A Calm Period
As Ann put it, “He loves me. He just doesn’t like me.”
–Patricia Evans, The Verbally Abusive Relationship
Earlier I wrote about cycles of abuse, and how there is always a calm period somewhere in the cycle. We’re having one now, and it suddenly got much better about a month ago. From the reading I’ve done, I think I understand why this happened.
In Controlling People, Patricia Evans describes something called “The Teddy Illusion”, where the abuser imagines the partner as a kind of perfect “Teddy”, like a childhood stuffy toy that is always available and perfectly compliant. I find the “Teddy” concept to be very illuminating, and it certainly makes it easier to understand why the current calm period got better.
A month ago I did some volunteer work on two of my partner’s favorite non-profits, and since then I’ve been working hard on our very large vegetable garden. These are all things I was happy to do; I was not forced into them unwillingly. But apparently, they made my partner very happy with me. She has been praising me, using the word “love” on occasion, telling me how grateful she is for our partnership, encouraging me to find more friends – in short, being the partner I had first been attracted to years ago.
This is all very confusing, because I have to file this away in my memory next to the awful abuse scenarios where she told me she hated me, that I cared more about my piano teacher than about her, that I was a terrible listener, that her friends were deceived in thinking I was a “good guy”, and all the rest. The only way I can deal with this cognitive dissonance is to imagine that my partner is made of multiple personalities. This is not too surprising a conclusion, given that she was abused terribly as a child and has had to deal with the resulting trauma all of her life since then.

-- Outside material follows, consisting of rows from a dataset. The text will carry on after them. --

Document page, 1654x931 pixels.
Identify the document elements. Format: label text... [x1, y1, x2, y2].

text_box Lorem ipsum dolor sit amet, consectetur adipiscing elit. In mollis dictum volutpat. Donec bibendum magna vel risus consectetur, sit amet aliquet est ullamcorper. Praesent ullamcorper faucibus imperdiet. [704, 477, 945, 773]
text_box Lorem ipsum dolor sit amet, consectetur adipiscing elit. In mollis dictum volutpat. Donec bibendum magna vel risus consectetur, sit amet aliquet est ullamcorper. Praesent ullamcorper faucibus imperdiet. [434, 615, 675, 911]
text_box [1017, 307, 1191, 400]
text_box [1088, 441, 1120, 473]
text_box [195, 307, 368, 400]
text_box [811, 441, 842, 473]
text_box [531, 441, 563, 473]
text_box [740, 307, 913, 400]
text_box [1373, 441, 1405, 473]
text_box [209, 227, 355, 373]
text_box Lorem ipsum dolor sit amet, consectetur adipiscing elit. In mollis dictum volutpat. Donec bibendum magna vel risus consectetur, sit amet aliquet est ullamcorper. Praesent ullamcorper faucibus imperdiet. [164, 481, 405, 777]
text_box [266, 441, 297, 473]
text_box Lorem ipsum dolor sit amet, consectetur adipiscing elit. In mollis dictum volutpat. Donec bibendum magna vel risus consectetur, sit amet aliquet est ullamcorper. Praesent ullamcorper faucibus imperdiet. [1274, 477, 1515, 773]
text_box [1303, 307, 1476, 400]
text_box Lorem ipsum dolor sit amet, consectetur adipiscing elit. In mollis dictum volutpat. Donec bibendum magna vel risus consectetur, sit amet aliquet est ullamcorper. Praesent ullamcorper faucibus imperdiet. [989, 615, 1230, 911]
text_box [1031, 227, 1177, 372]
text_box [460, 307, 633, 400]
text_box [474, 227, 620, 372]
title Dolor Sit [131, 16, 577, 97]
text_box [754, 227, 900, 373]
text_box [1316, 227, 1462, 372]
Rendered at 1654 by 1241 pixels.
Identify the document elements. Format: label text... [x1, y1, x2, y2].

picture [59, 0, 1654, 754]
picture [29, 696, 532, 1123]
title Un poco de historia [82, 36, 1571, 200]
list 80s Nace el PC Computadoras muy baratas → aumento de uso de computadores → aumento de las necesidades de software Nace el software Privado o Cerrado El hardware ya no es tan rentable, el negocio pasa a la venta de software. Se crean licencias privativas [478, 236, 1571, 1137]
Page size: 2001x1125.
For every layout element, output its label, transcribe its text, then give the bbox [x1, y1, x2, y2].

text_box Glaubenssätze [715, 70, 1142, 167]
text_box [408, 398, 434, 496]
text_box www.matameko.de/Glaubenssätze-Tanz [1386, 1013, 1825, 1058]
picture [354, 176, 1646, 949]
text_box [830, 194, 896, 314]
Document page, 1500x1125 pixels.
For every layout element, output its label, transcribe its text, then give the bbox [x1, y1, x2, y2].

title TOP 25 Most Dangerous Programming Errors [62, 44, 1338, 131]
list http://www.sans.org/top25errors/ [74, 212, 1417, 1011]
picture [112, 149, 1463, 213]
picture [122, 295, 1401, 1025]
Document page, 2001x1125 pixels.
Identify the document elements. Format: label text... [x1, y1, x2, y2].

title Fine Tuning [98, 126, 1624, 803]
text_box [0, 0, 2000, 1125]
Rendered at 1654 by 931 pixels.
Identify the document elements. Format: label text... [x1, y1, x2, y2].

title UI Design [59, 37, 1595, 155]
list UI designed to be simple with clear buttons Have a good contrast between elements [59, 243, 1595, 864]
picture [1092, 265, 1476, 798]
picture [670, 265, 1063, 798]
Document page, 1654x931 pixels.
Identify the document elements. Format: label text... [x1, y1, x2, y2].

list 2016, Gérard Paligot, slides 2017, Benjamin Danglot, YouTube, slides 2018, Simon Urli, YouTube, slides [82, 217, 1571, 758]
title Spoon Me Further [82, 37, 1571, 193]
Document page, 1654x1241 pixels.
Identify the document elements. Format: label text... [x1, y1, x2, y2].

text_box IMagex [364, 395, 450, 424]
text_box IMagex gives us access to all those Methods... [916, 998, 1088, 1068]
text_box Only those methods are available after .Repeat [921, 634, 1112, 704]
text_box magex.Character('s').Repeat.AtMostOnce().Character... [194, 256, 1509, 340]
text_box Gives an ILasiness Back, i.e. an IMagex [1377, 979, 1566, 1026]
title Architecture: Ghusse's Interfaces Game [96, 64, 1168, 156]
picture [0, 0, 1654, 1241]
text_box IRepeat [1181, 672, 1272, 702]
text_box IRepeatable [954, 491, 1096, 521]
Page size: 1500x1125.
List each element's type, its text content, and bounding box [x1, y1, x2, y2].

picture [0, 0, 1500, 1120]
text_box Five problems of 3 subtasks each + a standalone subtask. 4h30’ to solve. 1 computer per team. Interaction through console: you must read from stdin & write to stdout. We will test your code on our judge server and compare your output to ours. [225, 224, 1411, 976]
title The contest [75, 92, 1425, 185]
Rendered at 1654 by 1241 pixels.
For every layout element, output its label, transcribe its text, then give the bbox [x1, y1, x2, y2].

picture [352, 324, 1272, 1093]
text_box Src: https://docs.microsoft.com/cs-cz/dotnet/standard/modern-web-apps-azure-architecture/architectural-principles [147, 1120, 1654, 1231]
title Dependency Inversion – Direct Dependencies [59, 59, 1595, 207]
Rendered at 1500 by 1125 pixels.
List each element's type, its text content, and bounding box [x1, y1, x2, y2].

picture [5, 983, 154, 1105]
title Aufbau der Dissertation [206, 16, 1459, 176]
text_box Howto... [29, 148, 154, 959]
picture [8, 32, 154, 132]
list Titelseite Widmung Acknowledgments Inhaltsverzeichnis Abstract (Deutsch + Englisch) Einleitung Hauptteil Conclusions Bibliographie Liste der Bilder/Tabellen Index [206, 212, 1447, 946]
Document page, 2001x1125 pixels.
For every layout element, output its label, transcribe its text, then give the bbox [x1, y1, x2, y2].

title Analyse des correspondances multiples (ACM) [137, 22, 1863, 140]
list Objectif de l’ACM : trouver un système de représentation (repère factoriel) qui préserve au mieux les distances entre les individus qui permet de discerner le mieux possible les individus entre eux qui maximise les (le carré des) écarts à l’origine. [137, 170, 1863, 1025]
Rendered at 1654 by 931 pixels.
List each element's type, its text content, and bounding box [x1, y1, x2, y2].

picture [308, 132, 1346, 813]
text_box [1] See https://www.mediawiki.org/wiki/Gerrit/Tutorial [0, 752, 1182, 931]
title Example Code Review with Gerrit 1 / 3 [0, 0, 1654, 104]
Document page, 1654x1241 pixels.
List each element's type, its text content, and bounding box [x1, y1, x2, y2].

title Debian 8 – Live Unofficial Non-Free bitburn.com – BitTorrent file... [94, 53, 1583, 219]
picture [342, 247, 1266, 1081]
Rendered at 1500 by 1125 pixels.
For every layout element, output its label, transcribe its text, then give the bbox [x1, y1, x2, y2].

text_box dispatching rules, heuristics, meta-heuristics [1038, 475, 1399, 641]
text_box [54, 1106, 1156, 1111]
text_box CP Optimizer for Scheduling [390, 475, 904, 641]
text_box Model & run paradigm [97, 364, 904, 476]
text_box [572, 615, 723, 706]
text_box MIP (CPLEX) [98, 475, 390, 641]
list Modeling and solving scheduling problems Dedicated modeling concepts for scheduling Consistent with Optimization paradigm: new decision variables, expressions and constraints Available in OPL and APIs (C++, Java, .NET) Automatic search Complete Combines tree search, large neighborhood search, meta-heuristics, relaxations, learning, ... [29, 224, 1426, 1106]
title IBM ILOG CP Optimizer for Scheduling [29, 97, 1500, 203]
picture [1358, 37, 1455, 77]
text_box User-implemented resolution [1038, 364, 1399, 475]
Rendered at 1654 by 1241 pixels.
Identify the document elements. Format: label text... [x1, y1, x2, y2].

In my memory, I’m also contrasting the recent volunteering episode with my own chosen volunteer work, which takes me away from home for three hours a week. She often expresses some annoyance with my volunteer work for various reasons, usually because it somehow interferes with her plans or schedule. This tells me that she isn’t happy with me just because I did some rather intense and time-consuming volunteer work last month, but mainly because it was her preferred volunteer work.
So while I’m happy with the positive turn the relationship has taken, I’m still a bit wary, because I can’t predict exactly when the next blowup will happen. Based on past experience, it will likely be triggered by something that tells her that I’m not the perfect Teddy, not the perfectly behaving extension of her will.